Civil rights campaigners have warned that Britain is heading towards a “dystopian” future in which Chinese-style facial recognition cameras are used to turn public spaces into “open-air prisons”.
Last week, the Home Office published new proposed guidelines for the use of AI camera surveillance of the British public in order to “enable operators of surveillance camera systems to make legitimate use of available technology in a way that the public would rightly expect and to a standard that maintains public trust and confidence.”
The guidance, which is the first update to the Surveillance Camera Code of Practice in eight years, has been criticised as “bare bones” and a threat to civil liberties by campaigners.
The former Surveillance Camera Commissioner Tony Porter told the BBC: “I don’t think it provides much guidance to law enforcement, I don’t really it provides a great deal of guidance to the public as to how the technology will be deployed.”
Mr Porter added that he found it odd that the guidance made no mention of how such systems will be implemented in Transport For London, which operates thousands of cameras.
Megan Goulding, a lawyer for the civil rights group Liberty added: “One year since our case led the court to agree that this technology violates our rights and threatens our liberty, these guidelines fail to properly account for either the court’s findings or the dangers created by this dystopian surveillance tool.

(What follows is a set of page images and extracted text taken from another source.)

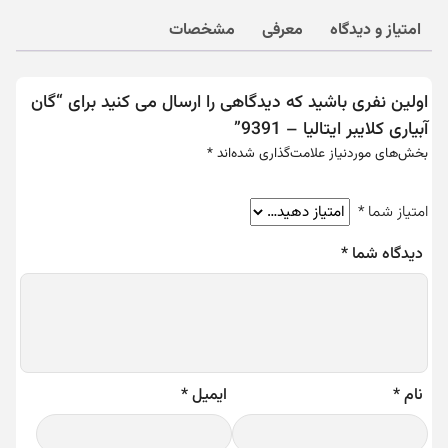
امتیاز و دیدگاه
معرفی
مشخصات
اولین نفری باشید که دیدگاهی را ارسال می کنید برای “گان
آبیاری کلایبر ایتالیا – 9391”
بخش‌های موردنیاز علامت‌گذاری شده‌اند
*
امتیاز شما
*
دیدگاه شما
*
نام
*
ایمیل
*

“Facial recognition will not make us safer, it will turn public spaces into open-air prisons and entrench patterns of discrimination that already oppress entire communities.”
The Home Office defended the use of live facial recognition (LFR) saying: “The Government is committed to empowering the police to use new technology to keep the public safe, whilst maintaining public trust, and we are currently consulting on the Surveillance Camera Code.

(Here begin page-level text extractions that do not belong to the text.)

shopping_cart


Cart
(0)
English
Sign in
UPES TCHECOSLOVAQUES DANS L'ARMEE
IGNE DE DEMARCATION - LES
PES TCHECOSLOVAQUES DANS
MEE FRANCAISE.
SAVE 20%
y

“In addition, College of Policing have consulted on new guidance for police use of LFR in accordance with the Court of Appeal judgment, which will also be reflected in the update to the code.”
The London-based Privacy International warned that the use of facial recognition could be used to monitor and potentially clamp down on protest movements.
“Unfortunately, police forces do increasingly use a wide range of surveillance capabilities at protests, like facial recognition technology, IMSI catchers and mobile phone data extraction tools. It means that by attending a protest, the police can potentially identify you, track you and monitor you.”
Indeed, Breitbart London reported in February that police forces throughout Britain have been deploying drones to monitor protests.
Facial recognition software has become a key tool of control used by authoritarian regimes, in particular, communist China, which has installed hundreds of millions of cameras over the past decade.
Questions have also been raised as to the efficacy of facial recognition technology in preventing crime, with figures released earlier this year showing that only one arrest was made as a result of scanning 13,000 people’s faces.
Last year the Metropolitan Police used facial recognition in three instances. On the first occasion, some 4,600 faces were scanned and compared to a list of 6,000 wanted people, yet the cameras were unable to identify any suspects.
In another operation, 8,600 people had their faces scanned in Oxford Circus. The cameras alerted the police of eight potential suspects, however, only one actually matched the list of suspects.
The director of Big Brother Watch, Silkie Carlo said at the time: “The police’s own data shows facial recognition surveillance is dangerously inaccurate and a waste of public money, let alone a serious assault on our civil liberties.”